Porterville Recorder

Too much hype over special elections

-

Last week’s special election in Georgia to fill a vacant House seat got far too much attention as some people got excited over what they felt would be the beginning of the collapse of the Republican majority in Washington.

Both parties threw millions of dollars at the Georgia 6th House Congressio­nal District race to fill the seat vacated by Health Secretary Tom Price. And prior to Tuesday’s vote, many were predicting it would be the beginning of the end of the Republican stronghold on the federal government and that the small race — it is just one of 435 House seats — was some kind of indicator of how the rest of the country feels. Again, they were wrong. Not only did Democrat Jon Ossoff lose the race — the fourth such special House election loss by Democrats since President Trump won the presidency in November, he lost the seat by a wider margin than Trump’s victory over Hillary Clinton. Trump carried that district by 1 percentage point, while Republican Karen Handel won by more than 4 percentage points.

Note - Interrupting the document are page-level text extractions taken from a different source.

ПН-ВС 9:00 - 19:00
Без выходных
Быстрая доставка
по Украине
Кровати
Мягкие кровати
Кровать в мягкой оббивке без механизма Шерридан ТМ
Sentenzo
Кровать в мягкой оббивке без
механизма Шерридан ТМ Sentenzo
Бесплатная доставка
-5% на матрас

The fact here is it is too early to be trying to make these special elections some sort of a barometer of what the voting public thinks. It also demonstrat­es that political pundits who keep telling listeners — the few left listening — that voters are turning away from Republican­s, are just as wrong as they were in November of 2016. You could make the argument that voters are leaning even more to Republican­s than Democrats, except maybe here in California.

So, we need to let the political landscape play out and not get so caught up in special elections. And, voters need a break from politics as much as anything else.